◆ **ACTIVITIES**
1. In the passage about Piper, reproduce the part that opens with the words containing "Piper has found" and closes with "to the dryer.", substituting "dish rack" for "dishwasher".
2. Proceed with the passage about Piper from the point where it stops.
--- SOURCE EXTRACT Enclosed Below ---
When did time speed up?!?!?! The things Piper can't do grows smaller every day. She still loves meeting new people, although she is a little more wary (which makes my momma heart a little more at peace). Piper loves all animals and has grown quite attached to her puppy, Banner. They've loved each other since day one, but now Piper doesn't even like it if he goes outside and she can't see him. They wrestle like brother and sister and that sweet puppy just lets her yank on him. He is such a good dog and has been a wonderful addition to our family, no matter what anyone else may say. Not only does Piper love real animals, but she loves her stuffed animals! She will no longer sleep without her lovey, Samson, a teddy bear that originally belonged to Mommy and Piper commandeered.
Piper has found a new love for babies. She has two baby dolls that she enjoys feeding, clothing and changing their diapers. She also loves real babies and gives them as many hugs (more like forceful squeezes) as she can. Mommy and Daddy may not be baby hungry, but Piper sure is! Sometimes when we are outside she can hear our neighbor's baby crying and she always goes over to their door in great concern for the baby.
Piper loves to read and reads all of her books on a daily basis. She is learning how to clean up after herself and throw things in the trash, whether it's trash or not. She enjoys unloading the dishwasher and moving the clothes from the washer to the dryer.
One of her favorite things to do is play outside. She loves running around and having fun! Just like a toddler (gasp!) should.
Piper's favorite food is anything that is in Mommy and Daddy's hands, even if it's the same thing on her plate. We recently discarded her high chair and she now sits at the table in a booster seat.
She continues to sing and dance, her favorite songs are the Itsy Bitsy Spider, If You're Happy and You Know It and Head Shoulders Knees and Toes. We sing these on repeat in our car.
Piper loves to do her makeup and puts it on any chance she gets. She also loves to brush her teeth and gets really excited when she "blinds" Mommy with how white they are after brushing.
Piper talks a lot! She especially loves taking anything that resembles a phone and talking on it while walking around with her "purse" (aka her basket from Easter). Most of what she says is still babbles, but she does have a lot of single words, we just haven't formed them to make phrases yet.
--- End of Enclosed SOURCE EXTRACT ---
--- DATA EXTRACT Enclosed Below ---
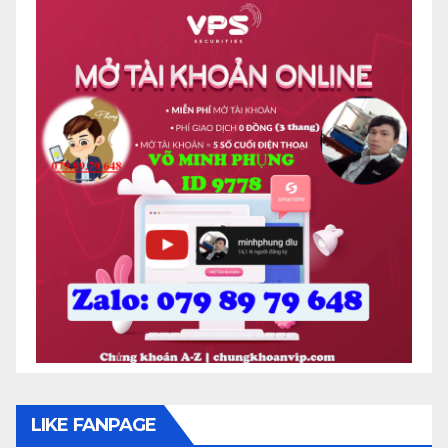
LIKE FANPAGE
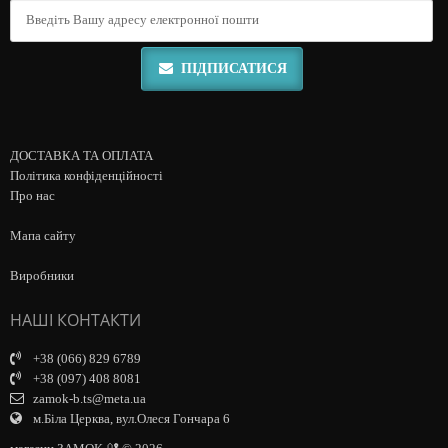
ПІДПИСАТИСЯ
ДОСТАВКА ТА ОПЛАТА
Політика конфіденційності
Про нас
Мапа сайту
Виробники
НАШІ КОНТАКТИ
+38 (066) 829 6789
+38 (097) 408 8081
zamok-b.ts@meta.ua
м.Біла Церква, вул.Олеся Гончара 6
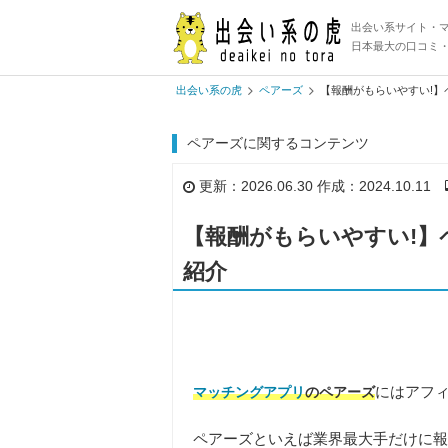
出会い系サイト・
日本最大の口コミ
出会い系の虎
ペアーズ
【報酬がもらいやすい!
ペアーズに関するコンテンツ
更新：2026.06.30 作成：2024.10.11
【報酬がもらいやすい!
紹介
にはアフ
マッチングアプリ
のペアーズ
ペアーズといえば業界最大手だけに報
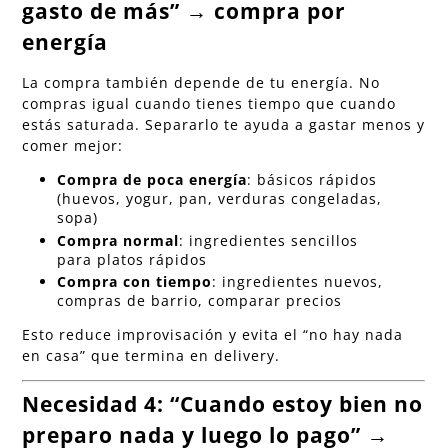
gasto de más” → compra por
energía
La compra también depende de tu energía. No
compras igual cuando tienes tiempo que cuando
estás saturada. Separarlo te ayuda a gastar menos y
comer mejor:
Compra de poca energía
: básicos rápidos
(huevos, yogur, pan, verduras congeladas,
sopa)
Compra normal
: ingredientes sencillos
para platos rápidos
Compra con tiempo
: ingredientes nuevos,
compras de barrio, comparar precios
Esto reduce improvisación y evita el “no hay nada
en casa” que termina en delivery.
Necesidad 4: “Cuando estoy bien no
preparo nada y luego lo pago” →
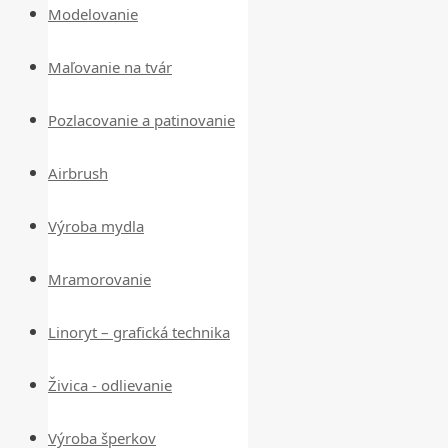
Modelovanie
Maľovanie na tvár
Pozlacovanie a patinovanie
Airbrush
Výroba mydla
Mramorovanie
Linoryt – grafická technika
Živica - odlievanie
Výroba šperkov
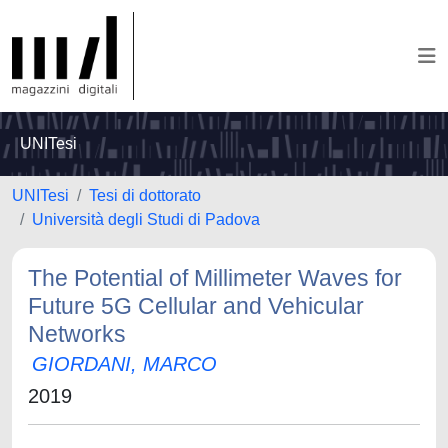
UNITesi
UNITesi
Tesi di dottorato
Università degli Studi di Padova
The Potential of Millimeter Waves for
Future 5G Cellular and Vehicular
Networks
GIORDANI, MARCO
2019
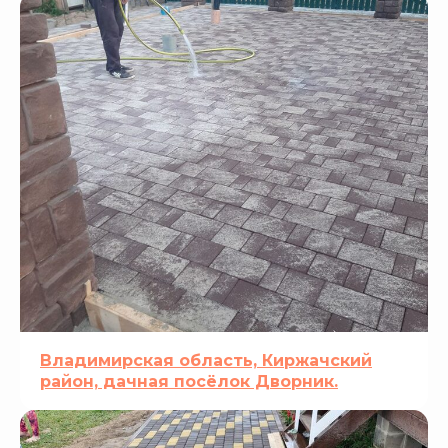
Владимирская область, Киржачский
район, дачная посёлок Дворник.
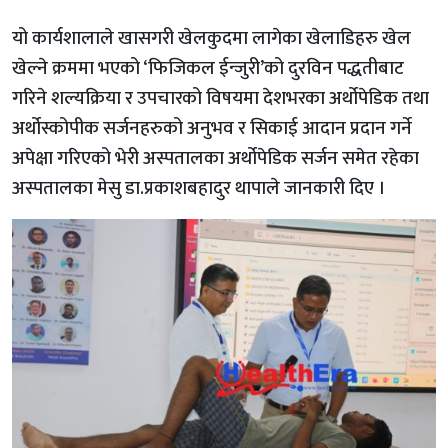
यो कार्यशालाले खासगरी खेलकुदमा लागेका खेलाडिहरु खेल
खेल्ने क्रममा भएको ‘फिजिकल ईन्जुरी’को दुरविन पद्धतीबाट
गरिने शल्यक्रिया र उपचारको विषयमा देशभरका अर्थोपेडिक तथा
अर्थोस्कोपीक सर्जनहरुको अनुभव र सिकाई आदान प्रदान गर्ने
अपेक्षा गरिएको भेरी अस्पतालका अर्थोपेडिक सर्जन समेत रहेका
अस्पतालका मेसु डा.प्रकाशबहादुर थापाले जानकारी दिए ।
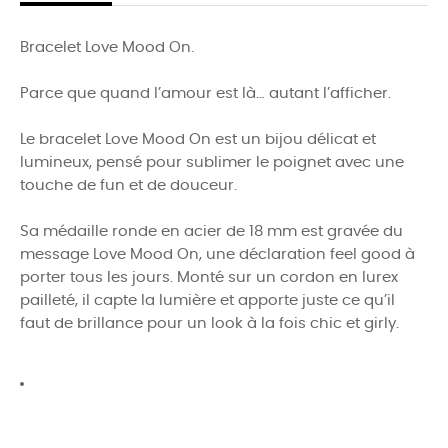
Bracelet Love Mood On.
Parce que quand l’amour est là… autant l’afficher.
Le bracelet Love Mood On est un bijou délicat et
lumineux, pensé pour sublimer le poignet avec une
touche de fun et de douceur.
Sa médaille ronde en acier de 18 mm est gravée du
message Love Mood On, une déclaration feel good à
porter tous les jours. Monté sur un cordon en lurex
pailleté, il capte la lumière et apporte juste ce qu’il
faut de brillance pour un look à la fois chic et girly.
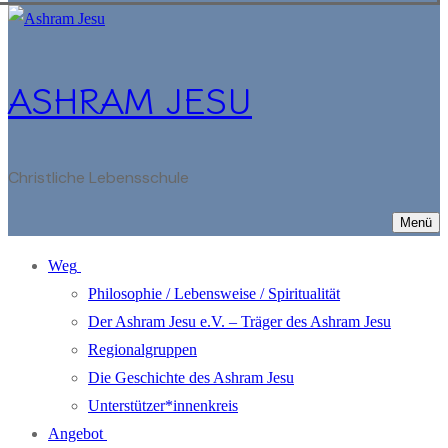
ASHRAM JESU
Christliche Lebensschule
Menü
Weg
Philosophie / Lebensweise / Spiritualität
Der Ashram Jesu e.V. – Träger des Ashram Jesu
Regionalgruppen
Die Geschichte des Ashram Jesu
Unterstützer*innenkreis
Angebot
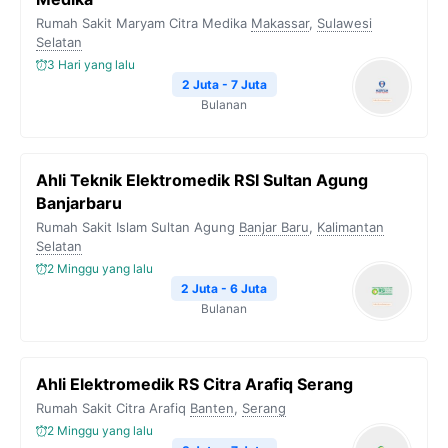
Rumah Sakit Maryam Citra Medika
Makassar
,
Sulawesi
Selatan
3 Hari yang lalu
2 Juta - 7 Juta
Bulanan
Ahli Teknik Elektromedik RSI Sultan Agung
Banjarbaru
Rumah Sakit Islam Sultan Agung
Banjar Baru
,
Kalimantan
Selatan
2 Minggu yang lalu
2 Juta - 6 Juta
Bulanan
Ahli Elektromedik RS Citra Arafiq Serang
Rumah Sakit Citra Arafiq
Banten
,
Serang
2 Minggu yang lalu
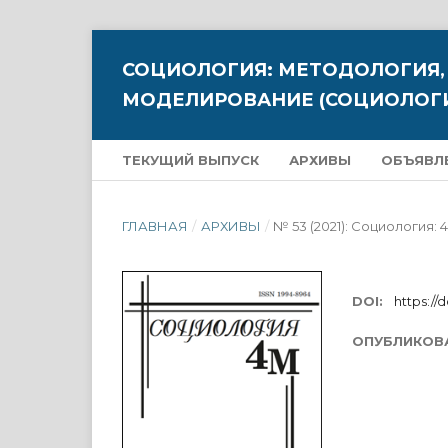
СОЦИОЛОГИЯ: МЕТОДОЛОГИЯ,
МОДЕЛИРОВАНИЕ (СОЦИОЛОГИ
ТЕКУЩИЙ ВЫПУСК
АРХИВЫ
ОБЪЯВЛ
ГЛАВНАЯ
/
АРХИВЫ
/
№ 53 (2021): Социология: 
DOI:
https://d
ОПУБЛИКОВ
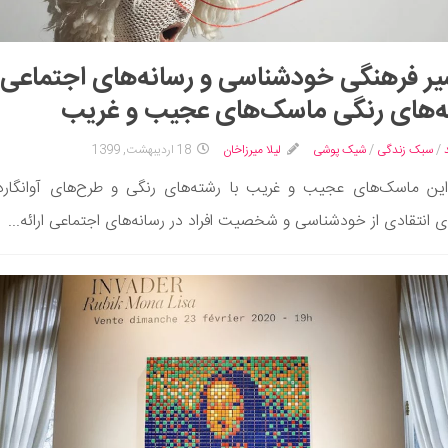
ر فرهنگی خودشناسی و رسانه‌های اجتماعی ب
‌های رنگی ماسک‌های عجیب و غریب
/
سبک زندگی
/
شیک پوشی
لیلا میرزاخان
18 اردیبهشت, 1399
ین ماسک‌های عجیب و غریب با رشته‌های رنگی و طرح‌های آوانگار
 انتقادی از خودشناسی و شخصیت افراد در رسانه‌های اجتماعی ارائه...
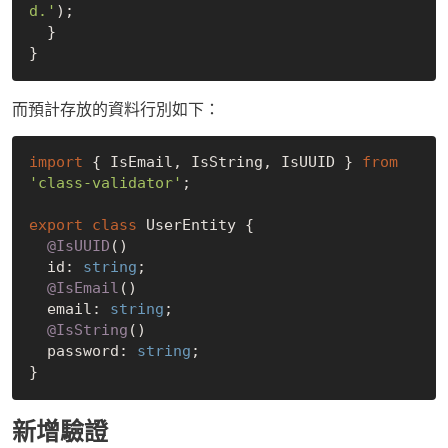
d.'
);

  }

而預計存放的資料行別如下：
import
 { IsEmail, IsString, IsUUID } 
from
'class-validator'
;

export
class
 UserEntity {

@IsUUID
()

  id: 
string
;

@IsEmail
()

  email: 
string
;

@IsString
()

  password: 
string
;

新增驗證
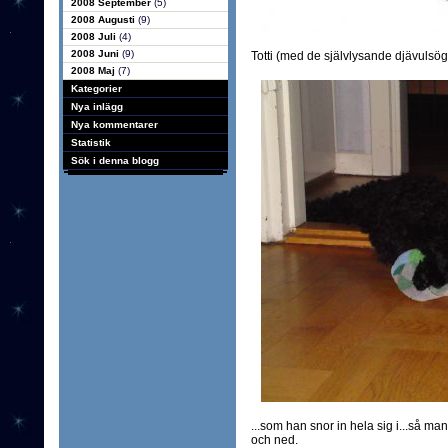
2008 September
(5)
2008 Augusti
(9)
2008 Juli
(4)
2008 Juni
(9)
Totti (med de självlysande djävulsögo
2008 Maj
(7)
Kategorier
Nya inlägg
Nya kommentarer
Statistik
Sök i denna blogg
...som han snor in hela sig i...så m
och ned.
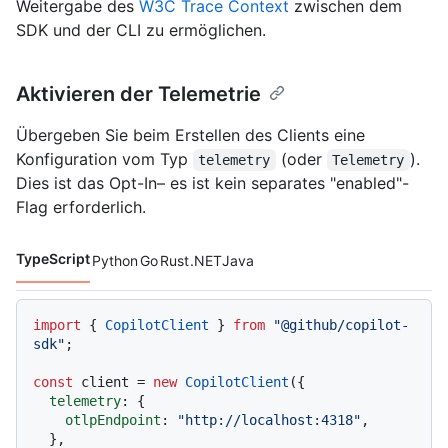
Weitergabe des
W3C Trace Context
zwischen dem
SDK und der CLI zu ermöglichen.
Aktivieren der Telemetrie
Übergeben Sie beim Erstellen des Clients eine
Konfiguration vom Typ
(oder
).
telemetry
Telemetry
Dies ist das Opt-In– es ist kein separates "enabled"-
Flag erforderlich.
TypeScript
Python
Go
Rust
.NET
Java
Codesprachen navigation
import
 { 
CopilotClient
 } 
from
"@github/copilot-
sdk"
;

const
 client = 
new
CopilotClient
({

telemetry
: {

otlpEndpoint
: 
"http://localhost:4318"
,

  },
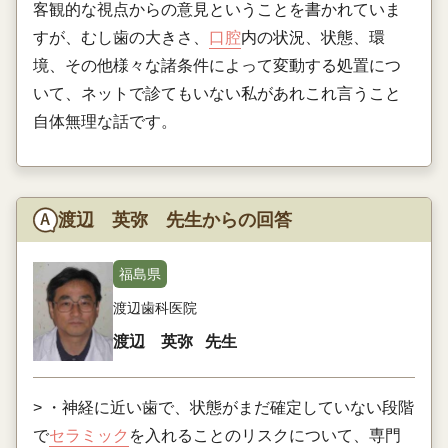
客観的な視点からの意見ということを書かれていま
すが、むし歯の大きさ、
口腔
内の状況、状態、環
境、その他様々な諸条件によって変動する処置につ
いて、ネットで診てもいない私があれこれ言うこと
自体無理な話です。
渡辺 英弥 先生からの回答
福島県
渡辺歯科医院
渡辺 英弥
先生
> ・神経に近い歯で、状態がまだ確定していない段階
で
セラミック
を入れることのリスクについて、専門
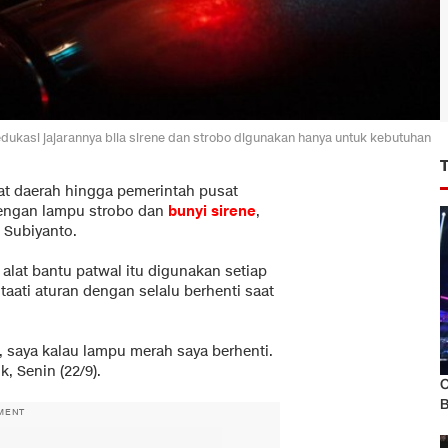
edukasi jajarannya bila sirene dan strobo digunakan hanya untuk kebutuhan
at daerah hingga pemerintah pusat
engan lampu strobo dan
bunyi sirene
,
 Subiyanto.
at bantu patwal itu digunakan setiap
ntaati aturan dengan selalu berhenti saat
o, saya kalau lampu merah saya berhenti.
, Senin (22/9).
O
B
MENT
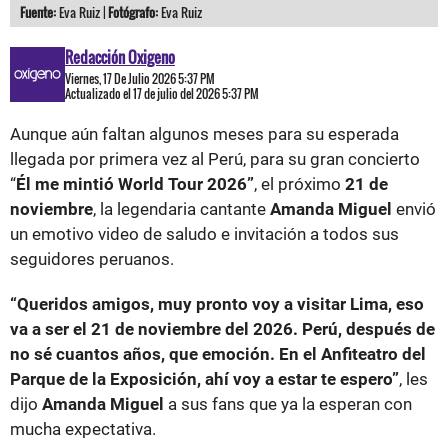
Fuente:
Eva Ruiz |
Fotógrafo:
Eva Ruiz
Redacción Oxigeno
Viernes, 17 De Julio 2026 5:37 PM
Actualizado el 17 de julio del 2026 5:37 PM
Aunque aún faltan algunos meses para su esperada
llegada por primera vez al Perú, para su gran concierto
“
Él me mintió World Tour 2026”
, el próximo
21 de
noviembre
, la legendaria cantante
Amanda Miguel
envió
un emotivo video de saludo e invitación a todos sus
seguidores peruanos.
“Queridos amigos, muy pronto voy a visitar Lima, eso
va a ser el 21 de noviembre del 2026. Perú, después de
no sé cuantos años, que emoción. En el Anfiteatro del
Parque de la Exposición, ahí voy a estar te espero”
, les
dijo
Amanda Miguel
a sus fans que ya la esperan con
mucha expectativa.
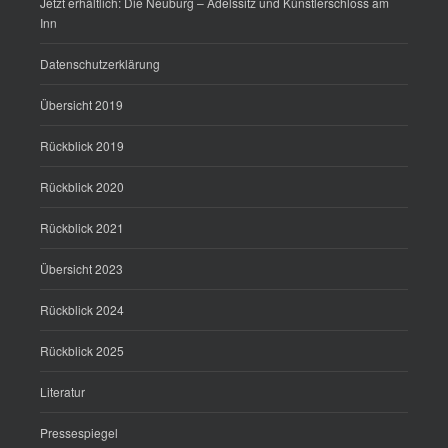
Jetzt erhältlich: Die Neuburg – Adelssitz und Künstlerschloss am
Inn
Datenschutzerklärung
Übersicht 2019
Rückblick 2019
Rückblick 2020
Rückblick 2021
Übersicht 2023
Rückblick 2024
Rückblick 2025
Literatur
Pressespiegel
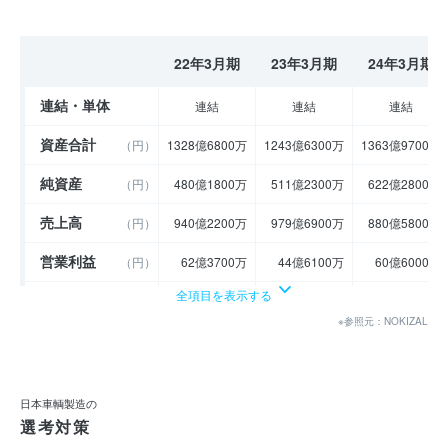
22年3月期
23年3月期
24年3月期
連結・単体
連結
連結
連結
資産合計
（円）
1328億6800万
1243億6300万
1363億9700万
純資産
（円）
480億1800万
511億2300万
622億2800万
売上高
（円）
940億2200万
979億6900万
880億5800万
営業利益
（円）
62億3700万
44億6100万
60億6000万
全項目を表示する
経常利益
（円）
63億1700万
44億9400万
63億600万
※参照元：NOKIZAL
当期純利益
（円）
52億2600万
31億1800万
53億8100万
利益余剰金
----
----
----
（円）
日本車輌製造の
売上伸び率
（％）
- 5.46
4.2
- 10.12
選考対策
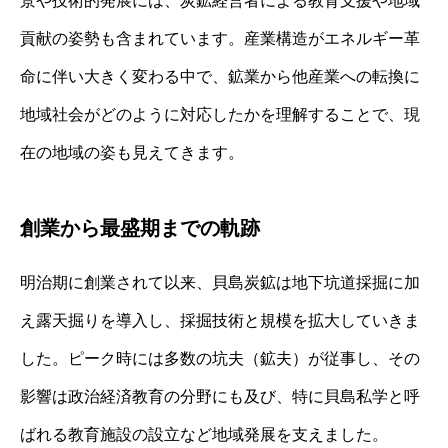
景や技術的発展には、炭鉱経営者による教育支援や地域
貢献の姿勢も含まれています。産業構造がエネルギー革
命に伴い大きく変わる中で、鉱業から他産業への転換に
地域社会がどのように対応したかを理解することで、現
在の地域の姿も見えてきます。
創業から最盛期までの軌跡
明治期に創業されて以来、貝島炭鉱は地下坑道採掘に加
え露天掘りを導入し、採掘技術と規模を拡大していきま
した。ピーク時には多数の坑夫（鉱夫）が従事し、その
影響は政治経済教育の分野にも及び、特に貝島私学と呼
ばれる教育施設の設立など地域発展を支えました。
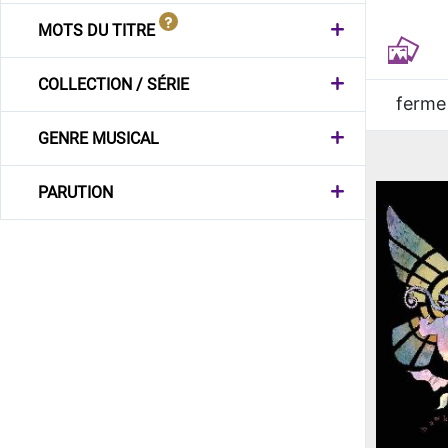
MOTS DU TITRE
COLLECTION / SÉRIE
ferme
GENRE MUSICAL
PARUTION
--- End of Enclosed DATA EXTRACT ---
◆ **EXERCISE RESPONSES**
1.
Piper has found a new love for babies. She has two baby dolls that she enjoys feeding, clothing and changing their diapers. She also loves real babies and gives them as many hugs (more like forceful squeezes) as she can. Mommy and Daddy may not be baby hungry, but Piper sure is! Sometimes when we are outside she can hear our neighbor's baby crying and she always goes over to their door in great concern for the baby.
Piper loves to read and reads all of her books on a daily basis. She is learning how to clean up after herself and throw things in the trash, whether it's trash or not. She enjoys unloading the dish rack and moving the clothes from the washer to the dryer.

2.
She says multiple animal noises, Jesus, hi, bye, more, please, eat, yes, no, Mom, Dad, cheese, ear, eye, Ban (for Banner), and more.
Piper has learned all the parts of her face, eyes, mouth, nose, teeth, and ears.
She is starting to understand what the potty is. She will sometimes go to the toilet and start to pull her pants down. We will then help her take her diaper off and sit her on the toilet, wipe and flush. She hasn't actually gone to the bathroom in the toilet yet, but we aren't worried about potty training right now, this is just good practice for her.
Piper starts nursery next Sunday and then Toddler Lab the Tuesday after that. Toddler Lab is a class on campus for toddlers 18mo. to 2 years old that is taught by students in the education and child development major as part of their required curriculum. I had the opportunity to teach it last semester and now Piper is going to be able to attend. We are so excited for the friends she will make and the things she will learn in both nursery and Lab, but I feel a little weird about turning over some of the responsibility of teaching to someone other than myself and my husband.
There is so much more I could tell you about our sweet little girl. She continues to be a light in trying times. She is the reason we work as hard as we do in school and with our business. She is everything to us and there has never been a more adored child in the history of the world. It astounds me that there was even a life to live before her.
These next 6 months promise to be filled with more laughter and learning. As sad as I am to see my little baby disappear, I am excited to see all the growing that will take place.